Dlatego w naszej szkole nie możemy oddzielać nauki od życia. Jeśli uczymy się fizyki, czynimy to, by być szczęśliwymi. Jeśli uczymy się matematyki, to w tym celu, by być na wieki z Bogiem. Jeśli uczymy się historii, to po to, by pewnego dnia przejść do wieczności. Jeśli studiujemy sztukę, to po to, by poznać piękno Stwórcy i Jego dzieła. We wszystkim królować musi Jezus Chrystus (1Kor 15,25), to On stanowić musi centrum, gdyż to On daje wszystkiemu życie i cel (1Kor 10,5).
Dlatego Najświętsza Maryja Panna, wzięta do Nieba, jest ucieleśieniem tego ostatecznego celu edukacji: jest otoczona chwałą i cieszy się szczęściem wiecznym w Niebie. Osiągnęła swój cel, swoje ostateczne przeznaczenie, które stanie się również naszym udziałem, o ile tylko pozostaniemy wierni danej nam łasce. Musimy o tym zawsze pamiętać, kiedy uczymy się, gdy się bawimy, czy czynimy cokolwiek innego. Najświętsza Maryja Panna zawsze tam będzie, będzie w Niebie, by nam o tym przypominać.

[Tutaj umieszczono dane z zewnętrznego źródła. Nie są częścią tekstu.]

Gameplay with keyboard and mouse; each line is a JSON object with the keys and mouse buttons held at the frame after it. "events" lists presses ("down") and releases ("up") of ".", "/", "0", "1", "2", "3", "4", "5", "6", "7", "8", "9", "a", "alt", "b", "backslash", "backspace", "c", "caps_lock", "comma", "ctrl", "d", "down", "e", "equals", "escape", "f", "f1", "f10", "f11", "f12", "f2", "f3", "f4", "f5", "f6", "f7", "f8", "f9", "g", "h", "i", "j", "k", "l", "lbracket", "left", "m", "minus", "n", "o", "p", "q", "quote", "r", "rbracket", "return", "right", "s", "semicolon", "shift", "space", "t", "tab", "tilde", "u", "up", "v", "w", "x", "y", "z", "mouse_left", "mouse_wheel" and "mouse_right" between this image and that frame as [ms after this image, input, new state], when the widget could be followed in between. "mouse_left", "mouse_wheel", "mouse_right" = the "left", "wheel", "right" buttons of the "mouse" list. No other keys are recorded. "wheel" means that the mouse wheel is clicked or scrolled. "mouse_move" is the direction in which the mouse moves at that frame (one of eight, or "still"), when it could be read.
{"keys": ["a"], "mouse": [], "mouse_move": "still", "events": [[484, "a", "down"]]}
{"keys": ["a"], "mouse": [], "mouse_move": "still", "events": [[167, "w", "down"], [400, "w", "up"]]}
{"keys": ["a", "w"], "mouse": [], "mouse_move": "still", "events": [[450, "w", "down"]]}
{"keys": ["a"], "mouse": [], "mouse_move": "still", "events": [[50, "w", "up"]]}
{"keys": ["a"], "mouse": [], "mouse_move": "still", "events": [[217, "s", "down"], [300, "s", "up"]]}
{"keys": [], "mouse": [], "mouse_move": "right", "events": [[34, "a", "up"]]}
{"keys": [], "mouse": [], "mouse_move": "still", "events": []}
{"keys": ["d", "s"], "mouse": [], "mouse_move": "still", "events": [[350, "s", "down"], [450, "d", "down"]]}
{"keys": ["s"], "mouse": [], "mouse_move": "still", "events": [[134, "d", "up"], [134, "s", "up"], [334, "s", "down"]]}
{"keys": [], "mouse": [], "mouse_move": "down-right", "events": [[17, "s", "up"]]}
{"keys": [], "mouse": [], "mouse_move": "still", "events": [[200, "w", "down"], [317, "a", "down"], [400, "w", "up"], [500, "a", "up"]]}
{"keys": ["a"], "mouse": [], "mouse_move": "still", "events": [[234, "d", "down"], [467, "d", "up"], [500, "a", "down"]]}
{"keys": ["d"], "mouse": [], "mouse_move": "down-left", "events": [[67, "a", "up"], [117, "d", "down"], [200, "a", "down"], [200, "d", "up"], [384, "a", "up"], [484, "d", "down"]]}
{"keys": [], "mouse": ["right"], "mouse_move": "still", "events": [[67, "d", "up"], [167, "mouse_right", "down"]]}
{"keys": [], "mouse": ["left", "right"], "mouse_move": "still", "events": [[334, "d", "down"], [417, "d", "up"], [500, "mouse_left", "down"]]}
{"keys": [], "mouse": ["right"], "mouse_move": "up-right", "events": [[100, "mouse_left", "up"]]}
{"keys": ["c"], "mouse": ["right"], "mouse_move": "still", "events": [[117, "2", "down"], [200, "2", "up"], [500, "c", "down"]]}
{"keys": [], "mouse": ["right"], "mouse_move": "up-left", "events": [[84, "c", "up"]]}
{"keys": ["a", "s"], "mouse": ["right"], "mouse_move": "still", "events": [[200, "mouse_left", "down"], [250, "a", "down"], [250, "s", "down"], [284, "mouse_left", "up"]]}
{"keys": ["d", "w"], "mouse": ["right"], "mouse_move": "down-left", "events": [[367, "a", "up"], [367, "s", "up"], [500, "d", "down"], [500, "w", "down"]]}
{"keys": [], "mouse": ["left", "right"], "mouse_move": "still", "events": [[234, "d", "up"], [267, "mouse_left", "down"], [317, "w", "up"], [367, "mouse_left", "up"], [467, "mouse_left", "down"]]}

W ubiegłym tygodniu widzieliśmy, dlaczego Najświętsza Maryja Panna jest naszą Matką Bolesną. Jej rola jako educatrix na wiele sposobów podobna jest do wspomagania Zbawiciela w niesieniu Krzyża na Kalwarię. Widzieliśmy, że jest Ona jak każda inna matka, również więc wobec nas, jako dzieci Bożych, pełni rolę Matki w życiu duchowym. Często musi nas upominać, mówić, byśmy uważali, byśmy trzymali się z dala od niebezpieczeństw, podobnie jak to czynią wasze matki w życiu doczesnym. Dlatego Najświętsza Maryja Panna, jako Matka Bolesna, jest często u stóp Krzyża, by pomóc nam wytrwać w trudnościach towarzyszących nabywaniu cnoty.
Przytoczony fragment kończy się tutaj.